Print the data below exactly as it stands, and keep the pictures out.
_ _ _ _ _ _ _
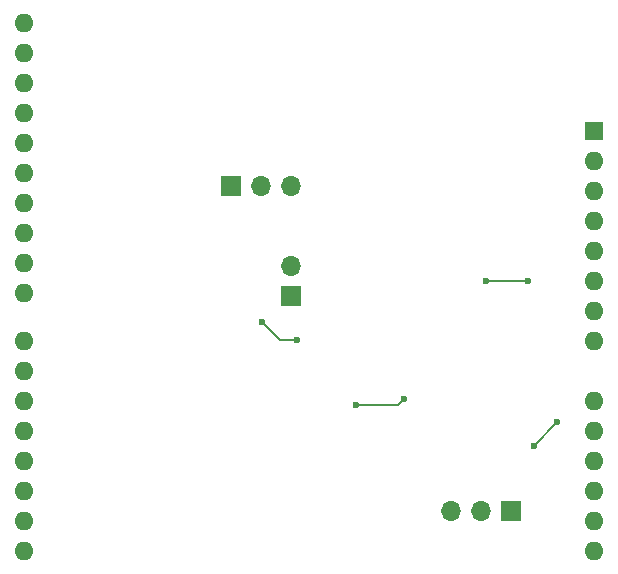
<source format=gbr>
%TF.GenerationSoftware,KiCad,Pcbnew,8.0.5*%
%TF.CreationDate,2024-11-11T20:44:43+01:00*%
%TF.ProjectId,nowa_plytka,6e6f7761-5f70-46c7-9974-6b612e6b6963,rev?*%
%TF.SameCoordinates,Original*%
%TF.FileFunction,Copper,L2,Bot*%
%TF.FilePolarity,Positive*%
%FSLAX46Y46*%
G04 Gerber Fmt 4.6, Leading zero omitted, Abs format (unit mm)*
G04 Created by KiCad (PCBNEW 8.0.5) date 2024-11-11 20:44:43*
%MOMM*%
%LPD*%
G01*
G04 APERTURE LIST*
%TA.AperFunction,ComponentPad*%
%ADD10R,1.700000X1.700000*%
%TD*%
%TA.AperFunction,ComponentPad*%
%ADD11O,1.700000X1.700000*%
%TD*%
%TA.AperFunction,ComponentPad*%
%ADD12R,1.600000X1.600000*%
%TD*%
%TA.AperFunction,ComponentPad*%
%ADD13O,1.600000X1.600000*%
%TD*%
%TA.AperFunction,ViaPad*%
%ADD14C,0.600000*%
%TD*%
%TA.AperFunction,Conductor*%
%ADD15C,0.200000*%
%TD*%
G04 APERTURE END LIST*
D10*
%TO.P,J3,1,Pin_1*%
%TO.N,INPUT*%
X130920000Y-95000000D03*
D11*
%TO.P,J3,2,Pin_2*%
X133460000Y-95000000D03*
%TO.P,J3,3,Pin_3*%
%TO.N,LED2_IN*%
X136000000Y-95000000D03*
%TD*%
D10*
%TO.P,J2,1,Pin_1*%
%TO.N,ADC*%
X136000000Y-104275000D03*
D11*
%TO.P,J2,2,Pin_2*%
%TO.N,LED2_IN*%
X136000000Y-101735000D03*
%TD*%
D10*
%TO.P,J1,1,Pin_1*%
%TO.N,DAC_OUT*%
X154580000Y-122500000D03*
D11*
%TO.P,J1,2,Pin_2*%
%TO.N,ADC*%
X152040000Y-122500000D03*
%TO.P,J1,3,Pin_3*%
%TO.N,GND*%
X149500000Y-122500000D03*
%TD*%
D12*
%TO.P,A1,1,NC*%
%TO.N,unconnected-(A1-NC-Pad1)*%
X161630000Y-90325000D03*
D13*
%TO.P,A1,2,IOREF*%
%TO.N,unconnected-(A1-IOREF-Pad2)*%
X161630000Y-92865000D03*
%TO.P,A1,3,~{RESET}*%
%TO.N,unconnected-(A1-~{RESET}-Pad3)*%
X161630000Y-95405000D03*
%TO.P,A1,4,3V3*%
%TO.N,Net-(A1-3V3)*%
X161630000Y-97945000D03*
%TO.P,A1,5,+5V*%
%TO.N,unconnected-(A1-+5V-Pad5)*%
X161630000Y-100485000D03*
%TO.P,A1,6,GND*%
%TO.N,GND*%
X161630000Y-103025000D03*
%TO.P,A1,7,GND*%
%TO.N,unconnected-(A1-GND-Pad7)*%
X161630000Y-105565000D03*
%TO.P,A1,8,VIN*%
%TO.N,unconnected-(A1-VIN-Pad8)*%
X161630000Y-108105000D03*
%TO.P,A1,9,A0*%
%TO.N,ADC*%
X161630000Y-113185000D03*
%TO.P,A1,10,A1*%
%TO.N,unconnected-(A1-A1-Pad10)*%
X161630000Y-115725000D03*
%TO.P,A1,11,A2*%
%TO.N,DAC_OUT*%
X161630000Y-118265000D03*
%TO.P,A1,12,A3*%
%TO.N,unconnected-(A1-A3-Pad12)*%
X161630000Y-120805000D03*
%TO.P,A1,13,A4*%
%TO.N,unconnected-(A1-A4-Pad13)*%
X161630000Y-123345000D03*
%TO.P,A1,14,A5*%
%TO.N,N/C*%
X161630000Y-125885000D03*
%TO.P,A1,15,D0/RX*%
%TO.N,unconnected-(A1-D0{slash}RX-Pad15)*%
X113370000Y-125885000D03*
%TO.P,A1,16,D1/TX*%
%TO.N,unconnected-(A1-D1{slash}TX-Pad16)*%
X113370000Y-123345000D03*
%TO.P,A1,17,D2/SDA*%
%TO.N,unconnected-(A1-D2{slash}SDA-Pad17)*%
X113370000Y-120805000D03*
%TO.P,A1,18,D3/SCL*%
%TO.N,unconnected-(A1-D3{slash}SCL-Pad18)*%
X113370000Y-118265000D03*
%TO.P,A1,19,D4*%
%TO.N,unconnected-(A1-D4-Pad19)*%
X113370000Y-115725000D03*
%TO.P,A1,20,D5*%
%TO.N,unconnected-(A1-D5-Pad20)*%
X113370000Y-113185000D03*
%TO.P,A1,21,D6*%
%TO.N,unconnected-(A1-D6-Pad21)*%
X113370000Y-110645000D03*
%TO.P,A1,22,D7*%
%TO.N,unconnected-(A1-D7-Pad22)*%
X113370000Y-108105000D03*
%TO.P,A1,23,D8*%
%TO.N,unconnected-(A1-D8-Pad23)*%
X113370000Y-104045000D03*
%TO.P,A1,24,D9*%
%TO.N,INPUT*%
X113370000Y-101505000D03*
%TO.P,A1,25,D10*%
%TO.N,unconnected-(A1-D10-Pad25)*%
X113370000Y-98965000D03*
%TO.P,A1,26,D11*%
%TO.N,unconnected-(A1-D11-Pad26)*%
X113370000Y-96425000D03*
%TO.P,A1,27,D12*%
%TO.N,unconnected-(A1-D12-Pad27)*%
X113370000Y-93885000D03*
%TO.P,A1,28,D13*%
%TO.N,unconnected-(A1-D13-Pad28)*%
X113370000Y-91345000D03*
%TO.P,A1,29,GND*%
%TO.N,unconnected-(A1-GND-Pad29)*%
X113370000Y-88805000D03*
%TO.P,A1,30,AREF*%
%TO.N,unconnected-(A1-AREF-Pad30)*%
X113370000Y-86265000D03*
%TO.P,A1,31,SDA/D2*%
%TO.N,unconnected-(A1-SDA{slash}D2-Pad31)*%
X113370000Y-83725000D03*
%TO.P,A1,32,SCL/D3*%
%TO.N,unconnected-(A1-SCL{slash}D3-Pad32)*%
X113370000Y-81185000D03*
%TD*%
D14*
%TO.N,GND*%
X152500000Y-103000000D03*
X156000000Y-103025000D03*
%TO.N,INPUT*%
X133500000Y-106500000D03*
X136500000Y-108000000D03*
%TO.N,GND*%
X145500000Y-113000000D03*
X141500000Y-113500000D03*
%TO.N,ADC*%
X156500000Y-117000000D03*
X158500000Y-115000000D03*
%TD*%
D15*
%TO.N,GND*%
X141500000Y-113500000D02*
X145000000Y-113500000D01*
X145000000Y-113500000D02*
X145500000Y-113000000D01*
X152525000Y-103025000D02*
X152500000Y-103000000D01*
X156000000Y-103025000D02*
X152525000Y-103025000D01*
%TO.N,INPUT*%
X135000000Y-108000000D02*
X133500000Y-106500000D01*
X136500000Y-108000000D02*
X135000000Y-108000000D01*
%TO.N,ADC*%
X156500000Y-117000000D02*
X158500000Y-115000000D01*
%TD*%
M02*

</source>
_ _ _ _ _ _ _
### Response
<source format=gbr>
%TF.GenerationSoftware,KiCad,Pcbnew,8.0.5*%
%TF.CreationDate,2024-11-11T20:44:43+01:00*%
%TF.ProjectId,nowa_plytka,6e6f7761-5f70-46c7-9974-6b612e6b6963,rev?*%
%TF.SameCoordinates,Original*%
%TF.FileFunction,Copper,L2,Bot*%
%TF.FilePolarity,Positive*%
%FSLAX46Y46*%
G04 Gerber Fmt 4.6, Leading zero omitted, Abs format (unit mm)*
G04 Created by KiCad (PCBNEW 8.0.5) date 2024-11-11 20:44:43*
%MOMM*%
%LPD*%
G01*
G04 APERTURE LIST*
%TA.AperFunction,ComponentPad*%
%ADD10R,1.700000X1.700000*%
%TD*%
%TA.AperFunction,ComponentPad*%
%ADD11O,1.700000X1.700000*%
%TD*%
%TA.AperFunction,ComponentPad*%
%ADD12R,1.600000X1.600000*%
%TD*%
%TA.AperFunction,ComponentPad*%
%ADD13O,1.600000X1.600000*%
%TD*%
%TA.AperFunction,ViaPad*%
%ADD14C,0.600000*%
%TD*%
%TA.AperFunction,Conductor*%
%ADD15C,0.200000*%
%TD*%
G04 APERTURE END LIST*
D10*
%TO.P,J3,1,Pin_1*%
%TO.N,INPUT*%
X130920000Y-95000000D03*
D11*
%TO.P,J3,2,Pin_2*%
X133460000Y-95000000D03*
%TO.P,J3,3,Pin_3*%
%TO.N,LED2_IN*%
X136000000Y-95000000D03*
%TD*%
D10*
%TO.P,J2,1,Pin_1*%
%TO.N,ADC*%
X136000000Y-104275000D03*
D11*
%TO.P,J2,2,Pin_2*%
%TO.N,LED2_IN*%
X136000000Y-101735000D03*
%TD*%
D10*
%TO.P,J1,1,Pin_1*%
%TO.N,DAC_OUT*%
X154580000Y-122500000D03*
D11*
%TO.P,J1,2,Pin_2*%
%TO.N,ADC*%
X152040000Y-122500000D03*
%TO.P,J1,3,Pin_3*%
%TO.N,GND*%
X149500000Y-122500000D03*
%TD*%
D12*
%TO.P,A1,1,NC*%
%TO.N,unconnected-(A1-NC-Pad1)*%
X161630000Y-90325000D03*
D13*
%TO.P,A1,2,IOREF*%
%TO.N,unconnected-(A1-IOREF-Pad2)*%
X161630000Y-92865000D03*
%TO.P,A1,3,~{RESET}*%
%TO.N,unconnected-(A1-~{RESET}-Pad3)*%
X161630000Y-95405000D03*
%TO.P,A1,4,3V3*%
%TO.N,Net-(A1-3V3)*%
X161630000Y-97945000D03*
%TO.P,A1,5,+5V*%
%TO.N,unconnected-(A1-+5V-Pad5)*%
X161630000Y-100485000D03*
%TO.P,A1,6,GND*%
%TO.N,GND*%
X161630000Y-103025000D03*
%TO.P,A1,7,GND*%
%TO.N,unconnected-(A1-GND-Pad7)*%
X161630000Y-105565000D03*
%TO.P,A1,8,VIN*%
%TO.N,unconnected-(A1-VIN-Pad8)*%
X161630000Y-108105000D03*
%TO.P,A1,9,A0*%
%TO.N,ADC*%
X161630000Y-113185000D03*
%TO.P,A1,10,A1*%
%TO.N,unconnected-(A1-A1-Pad10)*%
X161630000Y-115725000D03*
%TO.P,A1,11,A2*%
%TO.N,DAC_OUT*%
X161630000Y-118265000D03*
%TO.P,A1,12,A3*%
%TO.N,unconnected-(A1-A3-Pad12)*%
X161630000Y-120805000D03*
%TO.P,A1,13,A4*%
%TO.N,unconnected-(A1-A4-Pad13)*%
X161630000Y-123345000D03*
%TO.P,A1,14,A5*%
%TO.N,N/C*%
X161630000Y-125885000D03*
%TO.P,A1,15,D0/RX*%
%TO.N,unconnected-(A1-D0{slash}RX-Pad15)*%
X113370000Y-125885000D03*
%TO.P,A1,16,D1/TX*%
%TO.N,unconnected-(A1-D1{slash}TX-Pad16)*%
X113370000Y-123345000D03*
%TO.P,A1,17,D2/SDA*%
%TO.N,unconnected-(A1-D2{slash}SDA-Pad17)*%
X113370000Y-120805000D03*
%TO.P,A1,18,D3/SCL*%
%TO.N,unconnected-(A1-D3{slash}SCL-Pad18)*%
X113370000Y-118265000D03*
%TO.P,A1,19,D4*%
%TO.N,unconnected-(A1-D4-Pad19)*%
X113370000Y-115725000D03*
%TO.P,A1,20,D5*%
%TO.N,unconnected-(A1-D5-Pad20)*%
X113370000Y-113185000D03*
%TO.P,A1,21,D6*%
%TO.N,unconnected-(A1-D6-Pad21)*%
X113370000Y-110645000D03*
%TO.P,A1,22,D7*%
%TO.N,unconnected-(A1-D7-Pad22)*%
X113370000Y-108105000D03*
%TO.P,A1,23,D8*%
%TO.N,unconnected-(A1-D8-Pad23)*%
X113370000Y-104045000D03*
%TO.P,A1,24,D9*%
%TO.N,INPUT*%
X113370000Y-101505000D03*
%TO.P,A1,25,D10*%
%TO.N,unconnected-(A1-D10-Pad25)*%
X113370000Y-98965000D03*
%TO.P,A1,26,D11*%
%TO.N,unconnected-(A1-D11-Pad26)*%
X113370000Y-96425000D03*
%TO.P,A1,27,D12*%
%TO.N,unconnected-(A1-D12-Pad27)*%
X113370000Y-93885000D03*
%TO.P,A1,28,D13*%
%TO.N,unconnected-(A1-D13-Pad28)*%
X113370000Y-91345000D03*
%TO.P,A1,29,GND*%
%TO.N,unconnected-(A1-GND-Pad29)*%
X113370000Y-88805000D03*
%TO.P,A1,30,AREF*%
%TO.N,unconnected-(A1-AREF-Pad30)*%
X113370000Y-86265000D03*
%TO.P,A1,31,SDA/D2*%
%TO.N,unconnected-(A1-SDA{slash}D2-Pad31)*%
X113370000Y-83725000D03*
%TO.P,A1,32,SCL/D3*%
%TO.N,unconnected-(A1-SCL{slash}D3-Pad32)*%
X113370000Y-81185000D03*
%TD*%
D14*
%TO.N,GND*%
X152500000Y-103000000D03*
X156000000Y-103025000D03*
%TO.N,INPUT*%
X133500000Y-106500000D03*
X136500000Y-108000000D03*
%TO.N,GND*%
X145500000Y-113000000D03*
X141500000Y-113500000D03*
%TO.N,ADC*%
X156500000Y-117000000D03*
X158500000Y-115000000D03*
%TD*%
D15*
%TO.N,GND*%
X141500000Y-113500000D02*
X145000000Y-113500000D01*
X145000000Y-113500000D02*
X145500000Y-113000000D01*
X152525000Y-103025000D02*
X152500000Y-103000000D01*
X156000000Y-103025000D02*
X152525000Y-103025000D01*
%TO.N,INPUT*%
X135000000Y-108000000D02*
X133500000Y-106500000D01*
X136500000Y-108000000D02*
X135000000Y-108000000D01*
%TO.N,ADC*%
X156500000Y-117000000D02*
X158500000Y-115000000D01*
%TD*%
M02*

</source>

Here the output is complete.